DIRECTIVE → Write the listing out again verbatim, leaving nothing out.
*** DATASET CONTENT ***
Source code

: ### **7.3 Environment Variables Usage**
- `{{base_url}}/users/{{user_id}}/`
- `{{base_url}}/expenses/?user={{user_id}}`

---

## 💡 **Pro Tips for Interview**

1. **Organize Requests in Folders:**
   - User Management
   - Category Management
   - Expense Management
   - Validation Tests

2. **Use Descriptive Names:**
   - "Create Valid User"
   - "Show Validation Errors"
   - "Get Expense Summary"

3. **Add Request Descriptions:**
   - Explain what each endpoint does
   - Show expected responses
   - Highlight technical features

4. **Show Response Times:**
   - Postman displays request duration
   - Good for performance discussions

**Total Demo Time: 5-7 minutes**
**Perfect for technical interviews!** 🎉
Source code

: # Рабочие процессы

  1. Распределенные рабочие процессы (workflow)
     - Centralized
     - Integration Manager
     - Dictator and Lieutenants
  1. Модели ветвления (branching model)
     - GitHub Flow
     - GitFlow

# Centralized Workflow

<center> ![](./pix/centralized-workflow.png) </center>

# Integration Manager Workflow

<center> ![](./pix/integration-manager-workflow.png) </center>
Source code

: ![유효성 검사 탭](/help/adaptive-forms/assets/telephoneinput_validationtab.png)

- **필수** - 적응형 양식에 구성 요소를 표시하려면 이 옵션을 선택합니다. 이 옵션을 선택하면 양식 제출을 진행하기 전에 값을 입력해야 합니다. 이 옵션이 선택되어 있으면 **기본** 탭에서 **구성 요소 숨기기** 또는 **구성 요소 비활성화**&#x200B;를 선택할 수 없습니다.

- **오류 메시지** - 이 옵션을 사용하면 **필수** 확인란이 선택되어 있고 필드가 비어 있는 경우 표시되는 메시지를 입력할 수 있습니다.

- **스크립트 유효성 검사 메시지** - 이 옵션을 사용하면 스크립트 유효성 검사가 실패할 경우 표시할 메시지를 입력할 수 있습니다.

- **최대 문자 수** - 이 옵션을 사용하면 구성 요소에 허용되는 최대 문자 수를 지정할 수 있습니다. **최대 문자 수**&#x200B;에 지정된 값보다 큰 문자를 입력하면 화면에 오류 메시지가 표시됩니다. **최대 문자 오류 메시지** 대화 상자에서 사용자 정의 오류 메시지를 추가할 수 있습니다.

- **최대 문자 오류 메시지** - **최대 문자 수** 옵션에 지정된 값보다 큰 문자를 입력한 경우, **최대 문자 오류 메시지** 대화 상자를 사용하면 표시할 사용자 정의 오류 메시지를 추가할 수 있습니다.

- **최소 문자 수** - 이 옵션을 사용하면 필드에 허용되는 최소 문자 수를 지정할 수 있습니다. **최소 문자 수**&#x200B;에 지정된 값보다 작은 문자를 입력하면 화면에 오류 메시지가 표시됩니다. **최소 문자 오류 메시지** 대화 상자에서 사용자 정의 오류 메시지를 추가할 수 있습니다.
*** End of DATASET CONTENT ***
WRITTEN RESPONSE →
Source code

: ### **7.3 Environment Variables Usage**
- `{{base_url}}/users/{{user_id}}/`
- `{{base_url}}/expenses/?user={{user_id}}`

---

## 💡 **Pro Tips for Interview**

1. **Organize Requests in Folders:**
   - User Management
   - Category Management
   - Expense Management
   - Validation Tests

2. **Use Descriptive Names:**
   - "Create Valid User"
   - "Show Validation Errors"
   - "Get Expense Summary"

3. **Add Request Descriptions:**
   - Explain what each endpoint does
   - Show expected responses
   - Highlight technical features

4. **Show Response Times:**
   - Postman displays request duration
   - Good for performance discussions

**Total Demo Time: 5-7 minutes**
**Perfect for technical interviews!** 🎉
Source code

: # Рабочие процессы

  1. Распределенные рабочие процессы (workflow)
     - Centralized
     - Integration Manager
     - Dictator and Lieutenants
  1. Модели ветвления (branching model)
     - GitHub Flow
     - GitFlow

# Centralized Workflow

<center> ![](./pix/centralized-workflow.png) </center>

# Integration Manager Workflow

<center> ![](./pix/integration-manager-workflow.png) </center>
Source code

: ![유효성 검사 탭](/help/adaptive-forms/assets/telephoneinput_validationtab.png)

- **필수** - 적응형 양식에 구성 요소를 표시하려면 이 옵션을 선택합니다. 이 옵션을 선택하면 양식 제출을 진행하기 전에 값을 입력해야 합니다. 이 옵션이 선택되어 있으면 **기본** 탭에서 **구성 요소 숨기기** 또는 **구성 요소 비활성화**&#x200B;를 선택할 수 없습니다.

- **오류 메시지** - 이 옵션을 사용하면 **필수** 확인란이 선택되어 있고 필드가 비어 있는 경우 표시되는 메시지를 입력할 수 있습니다.

- **스크립트 유효성 검사 메시지** - 이 옵션을 사용하면 스크립트 유효성 검사가 실패할 경우 표시할 메시지를 입력할 수 있습니다.

- **최대 문자 수** - 이 옵션을 사용하면 구성 요소에 허용되는 최대 문자 수를 지정할 수 있습니다. **최대 문자 수**&#x200B;에 지정된 값보다 큰 문자를 입력하면 화면에 오류 메시지가 표시됩니다. **최대 문자 오류 메시지** 대화 상자에서 사용자 정의 오류 메시지를 추가할 수 있습니다.

- **최대 문자 오류 메시지** - **최대 문자 수** 옵션에 지정된 값보다 큰 문자를 입력한 경우, **최대 문자 오류 메시지** 대화 상자를 사용하면 표시할 사용자 정의 오류 메시지를 추가할 수 있습니다.

- **최소 문자 수** - 이 옵션을 사용하면 필드에 허용되는 최소 문자 수를 지정할 수 있습니다. **최소 문자 수**&#x200B;에 지정된 값보다 작은 문자를 입력하면 화면에 오류 메시지가 표시됩니다. **최소 문자 오류 메시지** 대화 상자에서 사용자 정의 오류 메시지를 추가할 수 있습니다.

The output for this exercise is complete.